Borewit/music-metadata

Migrate from `stream` to asyncIterators

ThaUnknown opened this issue · 19 comments

Feature Request
Migrate from node.js's stream library to asyncIterators. This would roughly look like this:

before

function parse (input) {
  input.on('data', handleData) // requires nodeJS-like streams
}

after

async function parse (input){
    // can be lazy functions returning streams
    if (typeof input === 'function') input = input()
    for await (const data of input){
      handleData(data)
    }
}

Why this is nice:

  • drops the node only dependencies
  • reduces package size
  • allows for input to be ANYTHING which has an async iterator [node.js streams have async iterators, but the user can also implement their own async data iterators]
  • allows for the library to be ran natively on any platform [node, deno, bun, browser] without transpiling
  • doesn't require any browser specific library

example usage of this kind of implementation in node.js:

import { parse } from 'music-metadata'
const filestream = fs.createReadStream('./song.mp3')

const result = await parse(filestream)

example usage in browser:

import { parse } from 'music-metadata'
import 'fast-readable-async-iterator'

const filestream = blob.stream()

const result = await parse(filestream)

Revolution, I like that!

drops the node only dependencies

Great if that would be possible, switching to web streams is what proposed sindresorhus.

allows for input to be ANYTHING which has an async iterator [node.js streams have async iterators, but the user can also implement their own async data iterators]

I am a bit concerned here. As parsing audio file essentially requires to parse through a stream of bytes, not just anything. I actually do not use necessary a Node.js stream, but I invented my own kind of stream, the tokenizer. Inventing your own things is almost an anti-pattern isn't it? It is usually means that you just was not aware of better solution already available. Anyway, I have done that. The big difference is that the tokenizer](https://github.com/Borewit/strtok3/#tokenizer) is able to ignore portions. In a conventional streams you have to read everything.

Back to the bytes, the reason I want something like bytes, is that the chunks (a chunk is logical block in an audio stream, also called frame or cell). I can imagine a async iterator would iterate through the chunks, yet that would give chick and egg problem, as it requires knowledge of the audio stream to determine the chunks.
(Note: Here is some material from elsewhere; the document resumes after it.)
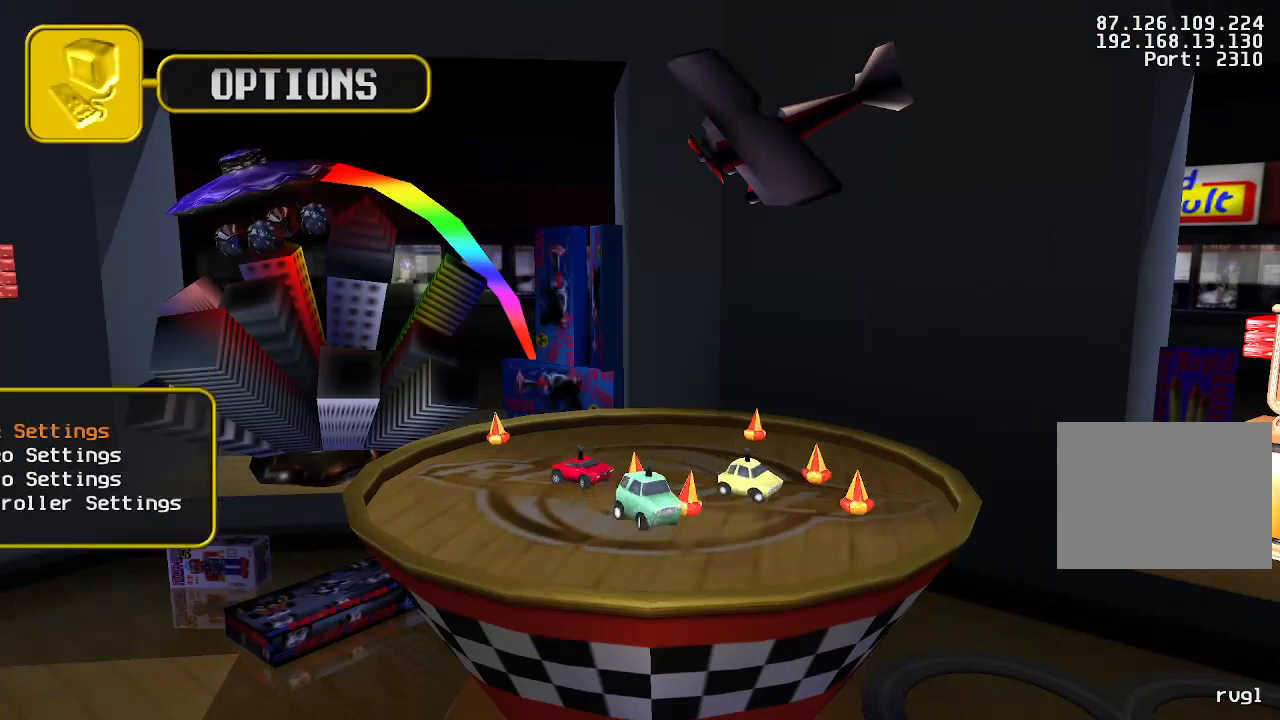
{"keys": [], "events": [[366, "up", "down"], [400, "up", "up"]]}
allows for the library to be ran natively on any platform [node, deno, bun, browser] without transpiling
doesn't require any browser specific library

Fantastic if that would be possible.

Great if that would be possible, Borewit/strtok3#542 is what proposed sindresorhus.

web streams are a no-go in my opinion, async iterators have better compatibility and performance, web streams are poorly implemented on node and are very slow

I am a bit concerned here.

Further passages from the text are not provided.